_Exercise aim_: Report back every line below that carries the word "Cholangiocarcinoma".

[[ Records for the exercise, beginning ]]

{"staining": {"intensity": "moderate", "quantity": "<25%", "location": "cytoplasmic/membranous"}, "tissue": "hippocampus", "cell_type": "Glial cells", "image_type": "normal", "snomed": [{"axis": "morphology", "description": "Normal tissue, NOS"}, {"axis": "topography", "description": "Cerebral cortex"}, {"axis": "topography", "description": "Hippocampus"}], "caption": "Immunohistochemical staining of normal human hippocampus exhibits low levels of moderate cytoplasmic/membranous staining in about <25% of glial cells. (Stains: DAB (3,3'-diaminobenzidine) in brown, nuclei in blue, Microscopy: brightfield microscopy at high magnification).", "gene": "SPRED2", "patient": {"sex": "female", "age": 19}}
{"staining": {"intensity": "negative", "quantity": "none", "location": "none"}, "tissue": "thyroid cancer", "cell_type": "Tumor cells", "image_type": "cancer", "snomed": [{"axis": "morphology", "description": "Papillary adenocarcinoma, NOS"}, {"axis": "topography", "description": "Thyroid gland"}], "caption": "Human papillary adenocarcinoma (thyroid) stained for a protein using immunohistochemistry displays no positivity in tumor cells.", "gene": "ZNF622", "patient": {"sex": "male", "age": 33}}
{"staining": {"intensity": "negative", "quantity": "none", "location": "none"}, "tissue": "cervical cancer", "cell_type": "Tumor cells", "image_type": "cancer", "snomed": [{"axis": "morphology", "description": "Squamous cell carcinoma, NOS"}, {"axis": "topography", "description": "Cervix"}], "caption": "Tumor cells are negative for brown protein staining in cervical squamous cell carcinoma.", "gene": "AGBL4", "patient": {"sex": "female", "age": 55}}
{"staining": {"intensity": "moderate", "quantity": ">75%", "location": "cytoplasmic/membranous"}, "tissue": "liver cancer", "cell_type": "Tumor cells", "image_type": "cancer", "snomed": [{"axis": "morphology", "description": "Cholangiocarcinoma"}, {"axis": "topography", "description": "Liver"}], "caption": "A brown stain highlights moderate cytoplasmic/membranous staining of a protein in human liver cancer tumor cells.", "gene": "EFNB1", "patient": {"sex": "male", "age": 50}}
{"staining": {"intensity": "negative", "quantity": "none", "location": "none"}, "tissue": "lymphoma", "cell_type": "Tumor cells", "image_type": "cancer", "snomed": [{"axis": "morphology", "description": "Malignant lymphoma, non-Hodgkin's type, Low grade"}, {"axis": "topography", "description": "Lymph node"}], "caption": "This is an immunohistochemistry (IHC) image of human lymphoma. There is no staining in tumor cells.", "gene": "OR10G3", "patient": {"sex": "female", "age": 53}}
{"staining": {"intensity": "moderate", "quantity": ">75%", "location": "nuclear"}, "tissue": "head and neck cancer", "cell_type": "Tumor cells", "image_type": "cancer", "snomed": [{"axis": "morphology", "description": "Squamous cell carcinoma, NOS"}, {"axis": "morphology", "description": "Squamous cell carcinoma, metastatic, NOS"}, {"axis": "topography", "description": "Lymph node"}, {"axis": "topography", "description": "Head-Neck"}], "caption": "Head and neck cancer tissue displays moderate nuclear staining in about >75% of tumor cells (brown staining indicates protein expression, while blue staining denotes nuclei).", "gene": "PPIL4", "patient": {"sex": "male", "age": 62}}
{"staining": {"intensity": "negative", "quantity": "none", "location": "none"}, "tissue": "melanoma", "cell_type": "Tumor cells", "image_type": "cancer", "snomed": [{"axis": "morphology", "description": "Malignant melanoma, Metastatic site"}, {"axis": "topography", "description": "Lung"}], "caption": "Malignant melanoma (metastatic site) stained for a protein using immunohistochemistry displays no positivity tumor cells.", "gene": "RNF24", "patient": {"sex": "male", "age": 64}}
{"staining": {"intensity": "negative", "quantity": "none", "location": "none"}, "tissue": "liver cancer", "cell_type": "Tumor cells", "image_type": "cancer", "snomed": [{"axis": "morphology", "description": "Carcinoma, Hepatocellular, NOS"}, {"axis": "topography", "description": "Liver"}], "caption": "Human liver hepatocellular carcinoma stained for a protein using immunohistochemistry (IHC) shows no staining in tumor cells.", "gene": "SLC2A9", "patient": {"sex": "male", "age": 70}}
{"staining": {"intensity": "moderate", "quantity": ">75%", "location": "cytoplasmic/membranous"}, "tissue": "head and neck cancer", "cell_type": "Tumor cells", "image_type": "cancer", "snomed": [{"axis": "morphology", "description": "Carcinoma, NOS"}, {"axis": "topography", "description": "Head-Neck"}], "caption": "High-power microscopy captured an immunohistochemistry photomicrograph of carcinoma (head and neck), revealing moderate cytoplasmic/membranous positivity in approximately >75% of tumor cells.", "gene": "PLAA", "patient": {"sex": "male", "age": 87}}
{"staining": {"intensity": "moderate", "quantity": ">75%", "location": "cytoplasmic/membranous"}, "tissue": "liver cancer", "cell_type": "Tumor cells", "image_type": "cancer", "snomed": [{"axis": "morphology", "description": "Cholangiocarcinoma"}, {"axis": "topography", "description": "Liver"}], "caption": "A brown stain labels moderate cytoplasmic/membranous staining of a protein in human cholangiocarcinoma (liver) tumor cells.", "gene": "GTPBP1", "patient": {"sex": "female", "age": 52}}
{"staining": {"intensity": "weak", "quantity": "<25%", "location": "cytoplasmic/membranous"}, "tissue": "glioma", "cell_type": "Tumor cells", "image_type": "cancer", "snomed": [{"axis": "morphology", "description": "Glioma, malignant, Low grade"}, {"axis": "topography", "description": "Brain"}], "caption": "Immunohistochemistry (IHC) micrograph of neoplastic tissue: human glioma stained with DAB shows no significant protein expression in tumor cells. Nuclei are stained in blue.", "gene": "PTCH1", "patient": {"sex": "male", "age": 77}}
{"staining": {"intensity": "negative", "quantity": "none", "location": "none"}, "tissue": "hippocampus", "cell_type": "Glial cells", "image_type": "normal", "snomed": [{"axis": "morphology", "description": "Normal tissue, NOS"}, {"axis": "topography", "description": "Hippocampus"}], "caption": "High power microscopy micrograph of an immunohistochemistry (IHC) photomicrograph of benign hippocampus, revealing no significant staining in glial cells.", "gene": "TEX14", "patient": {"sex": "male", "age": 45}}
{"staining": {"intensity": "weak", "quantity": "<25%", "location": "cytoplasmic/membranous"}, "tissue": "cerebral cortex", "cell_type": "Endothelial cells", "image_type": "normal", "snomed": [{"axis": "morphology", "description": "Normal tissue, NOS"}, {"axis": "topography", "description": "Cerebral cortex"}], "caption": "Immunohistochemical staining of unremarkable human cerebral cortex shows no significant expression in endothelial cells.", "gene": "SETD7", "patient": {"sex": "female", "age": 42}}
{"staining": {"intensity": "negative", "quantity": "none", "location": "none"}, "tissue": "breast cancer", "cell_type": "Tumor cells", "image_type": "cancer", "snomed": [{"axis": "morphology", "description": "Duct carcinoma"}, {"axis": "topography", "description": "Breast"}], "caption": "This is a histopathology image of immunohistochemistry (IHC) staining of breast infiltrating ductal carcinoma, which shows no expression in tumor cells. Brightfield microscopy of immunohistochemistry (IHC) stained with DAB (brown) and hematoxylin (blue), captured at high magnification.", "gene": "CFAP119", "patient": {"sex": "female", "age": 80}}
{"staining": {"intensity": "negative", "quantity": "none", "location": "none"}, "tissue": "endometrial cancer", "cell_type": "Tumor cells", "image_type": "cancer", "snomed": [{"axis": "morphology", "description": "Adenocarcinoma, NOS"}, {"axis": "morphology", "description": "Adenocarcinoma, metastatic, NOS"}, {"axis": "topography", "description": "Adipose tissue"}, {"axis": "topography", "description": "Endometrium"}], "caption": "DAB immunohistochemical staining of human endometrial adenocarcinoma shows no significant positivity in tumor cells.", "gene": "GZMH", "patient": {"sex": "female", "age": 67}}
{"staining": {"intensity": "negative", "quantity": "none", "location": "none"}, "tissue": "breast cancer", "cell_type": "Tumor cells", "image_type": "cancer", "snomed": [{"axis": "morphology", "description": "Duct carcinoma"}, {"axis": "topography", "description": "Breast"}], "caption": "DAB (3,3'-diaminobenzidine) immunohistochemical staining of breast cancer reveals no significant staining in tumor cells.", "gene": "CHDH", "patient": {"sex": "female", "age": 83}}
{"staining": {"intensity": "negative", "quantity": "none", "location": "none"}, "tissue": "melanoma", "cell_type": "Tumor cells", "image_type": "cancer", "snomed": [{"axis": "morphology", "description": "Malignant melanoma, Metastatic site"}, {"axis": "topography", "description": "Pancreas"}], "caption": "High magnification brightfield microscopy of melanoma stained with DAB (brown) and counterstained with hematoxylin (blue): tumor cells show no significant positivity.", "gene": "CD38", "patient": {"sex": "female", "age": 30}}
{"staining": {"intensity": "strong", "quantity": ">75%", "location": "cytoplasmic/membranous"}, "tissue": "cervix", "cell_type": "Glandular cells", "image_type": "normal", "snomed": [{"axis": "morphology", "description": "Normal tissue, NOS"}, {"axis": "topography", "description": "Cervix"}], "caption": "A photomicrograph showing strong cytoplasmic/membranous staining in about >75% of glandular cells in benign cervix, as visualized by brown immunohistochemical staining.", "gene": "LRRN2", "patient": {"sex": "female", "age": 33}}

[[ Records for the exercise, end ]]

_Exercise output_:
{"staining": {"intensity": "moderate", "quantity": ">75%", "location": "cytoplasmic/membranous"}, "tissue": "liver cancer", "cell_type": "Tumor cells", "image_type": "cancer", "snomed": [{"axis": "morphology", "description": "Cholangiocarcinoma"}, {"axis": "topography", "description": "Liver"}], "caption": "A brown stain highlights moderate cytoplasmic/membranous staining of a protein in human liver cancer tumor cells.", "gene": "EFNB1", "patient": {"sex": "male", "age": 50}}
{"staining": {"intensity": "moderate", "quantity": ">75%", "location": "cytoplasmic/membranous"}, "tissue": "liver cancer", "cell_type": "Tumor cells", "image_type": "cancer", "snomed": [{"axis": "morphology", "description": "Cholangiocarcinoma"}, {"axis": "topography", "description": "Liver"}], "caption": "A brown stain labels moderate cytoplasmic/membranous staining of a protein in human cholangiocarcinoma (liver) tumor cells.", "gene": "GTPBP1", "patient": {"sex": "female", "age": 52}}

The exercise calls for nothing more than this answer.